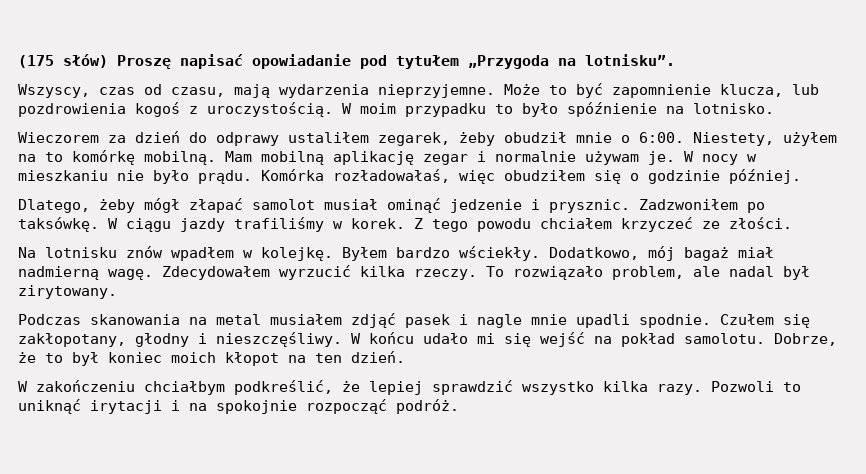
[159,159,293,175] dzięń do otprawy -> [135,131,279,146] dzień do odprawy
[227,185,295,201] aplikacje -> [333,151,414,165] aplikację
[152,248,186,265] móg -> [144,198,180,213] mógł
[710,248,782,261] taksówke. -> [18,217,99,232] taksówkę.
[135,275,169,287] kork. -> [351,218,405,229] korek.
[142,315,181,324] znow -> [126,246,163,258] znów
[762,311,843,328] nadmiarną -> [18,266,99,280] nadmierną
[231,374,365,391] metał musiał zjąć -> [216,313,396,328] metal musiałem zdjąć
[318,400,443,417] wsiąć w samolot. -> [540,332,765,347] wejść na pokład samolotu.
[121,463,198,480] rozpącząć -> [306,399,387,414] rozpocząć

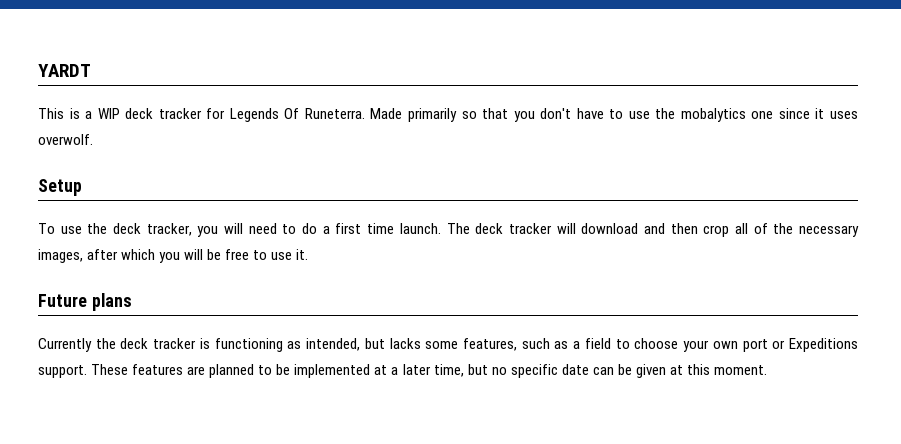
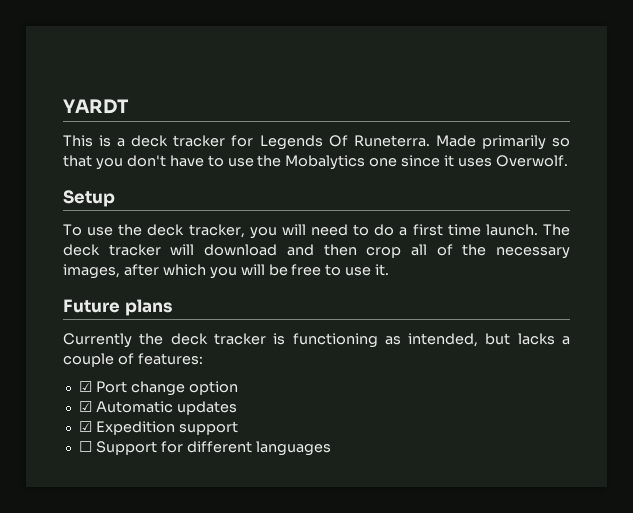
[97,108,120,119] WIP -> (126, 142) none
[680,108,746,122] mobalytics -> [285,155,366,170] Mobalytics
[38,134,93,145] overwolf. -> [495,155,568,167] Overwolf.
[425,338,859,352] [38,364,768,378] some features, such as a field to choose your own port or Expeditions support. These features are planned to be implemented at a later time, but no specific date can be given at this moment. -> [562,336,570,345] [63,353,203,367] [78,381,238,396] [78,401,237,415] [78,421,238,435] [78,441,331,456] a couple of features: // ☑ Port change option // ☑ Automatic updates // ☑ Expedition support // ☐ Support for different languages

········

BRIEF — Repeat the data exactly, without the pictures.

RESPONSE AREA —
[159,159,293,175] dzięń do otprawy -> [135,131,279,146] dzień do odprawy
[227,185,295,201] aplikacje -> [333,151,414,165] aplikację
[152,248,186,265] móg -> [144,198,180,213] mógł
[710,248,782,261] taksówke. -> [18,217,99,232] taksówkę.
[135,275,169,287] kork. -> [351,218,405,229] korek.
[142,315,181,324] znow -> [126,246,163,258] znów
[762,311,843,328] nadmiarną -> [18,266,99,280] nadmierną
[231,374,365,391] metał musiał zjąć -> [216,313,396,328] metal musiałem zdjąć
[318,400,443,417] wsiąć w samolot. -> [540,332,765,347] wejść na pokład samolotu.
[121,463,198,480] rozpącząć -> [306,399,387,414] rozpocząć

[97,108,120,119] WIP -> (126, 142) none
[680,108,746,122] mobalytics -> [285,155,366,170] Mobalytics
[38,134,93,145] overwolf. -> [495,155,568,167] Overwolf.
[425,338,859,352] [38,364,768,378] some features, such as a field to choose your own port or Expeditions support. These features are planned to be implemented at a later time, but no specific date can be given at this moment. -> [562,336,570,345] [63,353,203,367] [78,381,238,396] [78,401,237,415] [78,421,238,435] [78,441,331,456] a couple of features: // ☑ Port change option // ☑ Automatic updates // ☑ Expedition support // ☐ Support for different languages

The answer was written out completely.